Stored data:
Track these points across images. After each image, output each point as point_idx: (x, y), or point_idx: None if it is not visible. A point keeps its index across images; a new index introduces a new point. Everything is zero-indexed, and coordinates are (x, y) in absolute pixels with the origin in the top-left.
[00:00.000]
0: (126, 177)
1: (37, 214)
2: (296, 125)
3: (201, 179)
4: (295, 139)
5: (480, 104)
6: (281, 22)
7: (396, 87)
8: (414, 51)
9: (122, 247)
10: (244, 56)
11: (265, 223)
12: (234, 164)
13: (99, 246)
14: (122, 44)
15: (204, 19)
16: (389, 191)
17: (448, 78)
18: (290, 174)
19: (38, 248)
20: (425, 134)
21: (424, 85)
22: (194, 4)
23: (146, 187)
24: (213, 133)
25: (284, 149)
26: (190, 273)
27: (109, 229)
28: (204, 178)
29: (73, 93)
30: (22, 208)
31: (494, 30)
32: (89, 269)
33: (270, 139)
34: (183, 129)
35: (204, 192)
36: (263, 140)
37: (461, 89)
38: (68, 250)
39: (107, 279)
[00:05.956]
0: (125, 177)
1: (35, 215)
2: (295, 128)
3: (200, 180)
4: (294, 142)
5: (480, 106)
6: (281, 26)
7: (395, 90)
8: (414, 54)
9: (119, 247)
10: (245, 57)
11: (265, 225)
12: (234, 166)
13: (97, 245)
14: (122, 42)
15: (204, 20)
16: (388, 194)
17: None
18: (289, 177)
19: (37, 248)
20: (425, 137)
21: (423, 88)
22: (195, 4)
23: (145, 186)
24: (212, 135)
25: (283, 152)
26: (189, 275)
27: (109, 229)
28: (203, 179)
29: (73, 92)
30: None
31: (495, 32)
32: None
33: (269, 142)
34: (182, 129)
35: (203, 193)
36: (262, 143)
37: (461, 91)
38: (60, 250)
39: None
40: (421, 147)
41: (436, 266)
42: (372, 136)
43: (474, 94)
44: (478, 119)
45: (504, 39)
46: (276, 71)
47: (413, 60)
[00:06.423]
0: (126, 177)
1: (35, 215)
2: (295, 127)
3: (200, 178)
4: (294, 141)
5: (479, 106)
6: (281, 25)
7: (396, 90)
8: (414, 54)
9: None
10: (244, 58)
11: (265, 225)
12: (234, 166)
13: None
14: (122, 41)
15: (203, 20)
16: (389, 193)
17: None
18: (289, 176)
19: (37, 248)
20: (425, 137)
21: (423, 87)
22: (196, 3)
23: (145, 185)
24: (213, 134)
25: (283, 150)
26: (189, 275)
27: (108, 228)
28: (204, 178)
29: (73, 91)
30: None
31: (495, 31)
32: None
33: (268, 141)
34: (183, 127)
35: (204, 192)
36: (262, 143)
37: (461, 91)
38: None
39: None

WHAT NEEDS TO BE DONE: Would you restate every record word for word?

ANSWER FOR THE TASK:
Track these points across images. After each image, output each point as point_idx: (x, y), or point_idx: None if it is not visible. A point keeps its index across images; a new index introduces a new point. Everything is zero-indexed, and coordinates are (x, y) in absolute pixels with the origin in the top-left.
[00:00.000]
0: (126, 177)
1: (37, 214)
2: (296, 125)
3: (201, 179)
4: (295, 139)
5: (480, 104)
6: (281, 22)
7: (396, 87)
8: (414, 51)
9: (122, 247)
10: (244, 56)
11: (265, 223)
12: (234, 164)
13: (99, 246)
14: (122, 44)
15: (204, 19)
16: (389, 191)
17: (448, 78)
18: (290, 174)
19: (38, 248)
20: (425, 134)
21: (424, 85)
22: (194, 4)
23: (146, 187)
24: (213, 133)
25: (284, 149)
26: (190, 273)
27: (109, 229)
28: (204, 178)
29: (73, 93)
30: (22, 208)
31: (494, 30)
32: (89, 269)
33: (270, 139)
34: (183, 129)
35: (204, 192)
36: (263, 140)
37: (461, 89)
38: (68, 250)
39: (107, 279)
[00:05.956]
0: (125, 177)
1: (35, 215)
2: (295, 128)
3: (200, 180)
4: (294, 142)
5: (480, 106)
6: (281, 26)
7: (395, 90)
8: (414, 54)
9: (119, 247)
10: (245, 57)
11: (265, 225)
12: (234, 166)
13: (97, 245)
14: (122, 42)
15: (204, 20)
16: (388, 194)
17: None
18: (289, 177)
19: (37, 248)
20: (425, 137)
21: (423, 88)
22: (195, 4)
23: (145, 186)
24: (212, 135)
25: (283, 152)
26: (189, 275)
27: (109, 229)
28: (203, 179)
29: (73, 92)
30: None
31: (495, 32)
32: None
33: (269, 142)
34: (182, 129)
35: (203, 193)
36: (262, 143)
37: (461, 91)
38: (60, 250)
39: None
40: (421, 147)
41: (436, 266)
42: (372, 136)
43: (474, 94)
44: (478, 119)
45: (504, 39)
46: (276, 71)
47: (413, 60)
[00:06.423]
0: (126, 177)
1: (35, 215)
2: (295, 127)
3: (200, 178)
4: (294, 141)
5: (479, 106)
6: (281, 25)
7: (396, 90)
8: (414, 54)
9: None
10: (244, 58)
11: (265, 225)
12: (234, 166)
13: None
14: (122, 41)
15: (203, 20)
16: (389, 193)
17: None
18: (289, 176)
19: (37, 248)
20: (425, 137)
21: (423, 87)
22: (196, 3)
23: (145, 185)
24: (213, 134)
25: (283, 150)
26: (189, 275)
27: (108, 228)
28: (204, 178)
29: (73, 91)
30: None
31: (495, 31)
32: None
33: (268, 141)
34: (183, 127)
35: (204, 192)
36: (262, 143)
37: (461, 91)
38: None
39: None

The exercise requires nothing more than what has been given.